失去监督的权力就是吞噬生命的洪水猛兽。为了不让“钱云会式的碾压”、“唐福珍式的自焚”、“钱明奇式的爆炸”、“盘锦式的枪声”悲剧重演,我们需要行之有效、持续的公民法律监督行动,把权力关进法律的笼子里。

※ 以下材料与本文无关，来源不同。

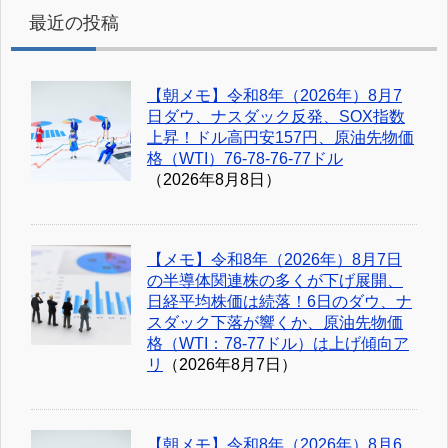
最近の投稿
【朝メモ】令和8年（2026年）8月7
日ダウ、ナスダック反発、SOX指数
上昇！ドル高円安157円、原油先物価
格（WTI）76-78-76-77ドル
（2026年8月8日）
【メモ】令和8年（2026年）8月7日
の半導体関連株の多くが下げ展開、
日経平均株価は続落！6日のダウ、ナ
スダック下落が響くか、原油先物価
格（WTI：78-77ドル）は上げ傾向ア
リ
（2026年8月7日）
【朝メモ】令和8年（2026年）8月6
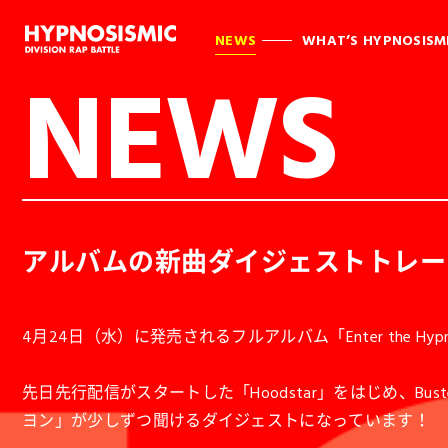
NEWS
WHAT’S HYPNOSISM
NEWS
アルバムの新曲ダイジェストトレーラ
4月24日（水）に発売されるフルアルバム「Enter the H
先日先行配信がスタートした「Hoodstar」をはじめ、Buster Br
ヨン」が少しずつ聞けるダイジェストになっています！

征地拆迁中失衡的权力像狮子一样的强壮和凶猛,盲目的行动不仅是无效的,而且是有相当程度的风险。因此,我们有必要简单地分析一下征地拆迁中的参与者和相互间的利益关系。征地拆迁是复杂的,参与其间的利益相关人也是众多的:各级行政审批部门、拆迁人、评估公司、拆迁公司、为政府服务的律师、警察、法官、检察官、人大代表、社会闲散人员、拆迁户及其亲属、为拆迁户服务的律师。当我们把这些利益相关者罗列在一张纸上的时候,不难看到由公权力和利益相关群体组成的拆迁团队和孤立的征地拆迁户的力量悬殊,不在一个重量级上。征地拆迁是有组织的行为,一旦失去合法性,就属于有组织犯罪,可以具体到抢劫、绑架、故意杀人、故意伤害、故意毁坏、强迫交易、合同诈骗、非法拘禁等一系列的犯罪,且可能披着公益的面纱。

笔者通过与经历了拆迁和正在经历拆迁的公民交谈发现,绝大多数拆迁户不太懂得征地拆迁程序合法的重要性,不太懂得应用法律监督征地拆迁程序,不太懂得如何应用法律驱使警察打击违法征地拆迁中的各类犯罪。即使有时候一定数量有着共同诉求的拆迁户集合在一起,绝大多数拆迁户怀揣各自的利益计算观望等待,情势有利就一拥而上,情势不利,就一哄而散;根本不去思考统一行动,共同争取公平拆迁标准和打造协商拆迁平台。绝大多数拆迁户不太清楚政府信息公开的重要性,不太清楚如何有效调动警察、法官、检察官保障拆迁户权益。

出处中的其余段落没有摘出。